INSTRUCTION 1 ::
From the rows below, extract every line, starting with the first row and ending with the line containing "class='kd'>public </span>invokeUrl: <a", and reproduce them unchanged.

The shoes defendant was wearing the night of the 7th were introduced in evidence and points of the similarity of one of the heels to a bloody track on the floor of the Botkin cabin were described by a witness as follows:
"I find that those four circles correspond and the letter S down here corresponds, the portion of another letter, a straight line corresponds closely, and this `big'."
Defendant's defense was an alibi. He admitted he was with the deceased at the Botkin cabin and that he, Botkin, Lewis and the deceased were drinking together until 11 o'clock on the night of the 7th, at which time, he testified, he went down town on a street car; that he left the deceased in the Corona cafe and did not see him thereafter. He testified he visited the Avalon Club on South Central Avenue until about 1:30 A.M., when he got a ride to Fourteenth Street with a man in a car; that from that point he walked to Sixteenth or Seventeenth Street on East Washington Street, when he met two men who "slugged" him on the face and nose so that he bled a lot at the nose and from the side of his face; that the reason these men "beat him up" was because he was not able to direct them to a saloon and entertainment house in that neighborhood; that after he was hurt he went to the Corona cafe and got a taxi.
His story of what took place in the taxi is not only contradictory of the testimony of the taxi driver but is a rambling jumble of absurdities and improbabilities.
It is the probative weight of the proof defendant challenges. For instance, he says the evidence as to the tracks found in the cabin after the homicide "is nothing more than mere conjecture." We haven't the exhibits, as the defendant did not think enough of them to have them sent here, but a careful examination of the testimony of Mr. James F. McDonald, who is an experienced identification officer, satisfies us that he meant to say and did say that the marks on the heel of defendant's shoe correspond exactly with the track in many respects and were not dissimilar in any respect. However, if the evidence with respect to the tracks was entirely eliminated, we still think the other circumstances directly and unerringly point to the defendant as the person who committed the crime. Again, defendant says the knife found on his person when arrested had no blood on it and it should have had if he used it to cut Harris' throat. Defendant was not caught red-handed in the act but was arrested some two hours later. He had ample opportunity to wash any blood from the knife before he was apprehended.

INSTRUCTION 2 ::
According to the court opinion excerpt, how long after the act was the defendant arrested?

DATA FOR THIS TASK ::
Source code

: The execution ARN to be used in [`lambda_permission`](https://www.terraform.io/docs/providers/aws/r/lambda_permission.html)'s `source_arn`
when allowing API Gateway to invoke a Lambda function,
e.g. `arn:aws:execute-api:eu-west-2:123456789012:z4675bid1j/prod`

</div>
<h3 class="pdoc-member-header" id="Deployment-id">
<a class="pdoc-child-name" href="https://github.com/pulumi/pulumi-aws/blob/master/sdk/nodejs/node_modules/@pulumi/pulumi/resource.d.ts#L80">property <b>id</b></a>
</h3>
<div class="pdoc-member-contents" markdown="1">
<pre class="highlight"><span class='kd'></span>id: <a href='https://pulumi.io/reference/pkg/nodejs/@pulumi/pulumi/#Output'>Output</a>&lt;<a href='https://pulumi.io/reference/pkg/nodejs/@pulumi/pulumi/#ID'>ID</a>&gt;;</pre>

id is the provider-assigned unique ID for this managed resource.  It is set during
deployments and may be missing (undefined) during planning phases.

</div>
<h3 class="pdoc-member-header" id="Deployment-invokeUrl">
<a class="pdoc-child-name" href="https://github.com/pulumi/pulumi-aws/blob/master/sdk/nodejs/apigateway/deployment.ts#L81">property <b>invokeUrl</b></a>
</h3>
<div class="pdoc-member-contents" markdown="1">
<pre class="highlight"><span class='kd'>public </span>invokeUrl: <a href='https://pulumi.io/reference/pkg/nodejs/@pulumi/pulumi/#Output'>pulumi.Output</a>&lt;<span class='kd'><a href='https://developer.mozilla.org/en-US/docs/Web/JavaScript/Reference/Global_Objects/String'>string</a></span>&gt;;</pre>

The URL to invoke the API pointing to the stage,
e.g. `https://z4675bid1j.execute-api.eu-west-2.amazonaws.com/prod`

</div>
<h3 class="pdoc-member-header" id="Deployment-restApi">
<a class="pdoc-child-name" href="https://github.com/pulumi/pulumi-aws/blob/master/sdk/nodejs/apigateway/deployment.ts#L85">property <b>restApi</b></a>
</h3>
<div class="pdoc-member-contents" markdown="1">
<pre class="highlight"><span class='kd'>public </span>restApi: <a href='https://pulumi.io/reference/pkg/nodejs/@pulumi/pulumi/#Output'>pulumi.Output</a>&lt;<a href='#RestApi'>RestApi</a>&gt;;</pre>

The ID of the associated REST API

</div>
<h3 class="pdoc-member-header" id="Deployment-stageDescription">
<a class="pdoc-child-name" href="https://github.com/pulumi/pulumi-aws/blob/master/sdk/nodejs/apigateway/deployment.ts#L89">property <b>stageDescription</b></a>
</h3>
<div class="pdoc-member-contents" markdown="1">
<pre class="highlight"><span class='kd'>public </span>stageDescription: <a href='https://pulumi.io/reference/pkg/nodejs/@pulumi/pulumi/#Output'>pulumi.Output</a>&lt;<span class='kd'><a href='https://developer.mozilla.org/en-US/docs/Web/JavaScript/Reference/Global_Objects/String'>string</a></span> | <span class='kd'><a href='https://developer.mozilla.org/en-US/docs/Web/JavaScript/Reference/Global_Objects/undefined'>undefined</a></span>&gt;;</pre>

EXERCISE RESPONSE 1 ::
Source code

: The execution ARN to be used in [`lambda_permission`](https://www.terraform.io/docs/providers/aws/r/lambda_permission.html)'s `source_arn`
when allowing API Gateway to invoke a Lambda function,
e.g. `arn:aws:execute-api:eu-west-2:123456789012:z4675bid1j/prod`

</div>
<h3 class="pdoc-member-header" id="Deployment-id">
<a class="pdoc-child-name" href="https://github.com/pulumi/pulumi-aws/blob/master/sdk/nodejs/node_modules/@pulumi/pulumi/resource.d.ts#L80">property <b>id</b></a>
</h3>
<div class="pdoc-member-contents" markdown="1">
<pre class="highlight"><span class='kd'></span>id: <a href='https://pulumi.io/reference/pkg/nodejs/@pulumi/pulumi/#Output'>Output</a>&lt;<a href='https://pulumi.io/reference/pkg/nodejs/@pulumi/pulumi/#ID'>ID</a>&gt;;</pre>

id is the provider-assigned unique ID for this managed resource.  It is set during
deployments and may be missing (undefined) during planning phases.

</div>
<h3 class="pdoc-member-header" id="Deployment-invokeUrl">
<a class="pdoc-child-name" href="https://github.com/pulumi/pulumi-aws/blob/master/sdk/nodejs/apigateway/deployment.ts#L81">property <b>invokeUrl</b></a>
</h3>
<div class="pdoc-member-contents" markdown="1">
<pre class="highlight"><span class='kd'>public </span>invokeUrl: <a href='https://pulumi.io/reference/pkg/nodejs/@pulumi/pulumi/#Output'>pulumi.Output</a>&lt;<span class='kd'><a href='https://developer.mozilla.org/en-US/docs/Web/JavaScript/Reference/Global_Objects/String'>string</a></span>&gt;;</pre>

EXERCISE RESPONSE 2 ::
Some two hours later.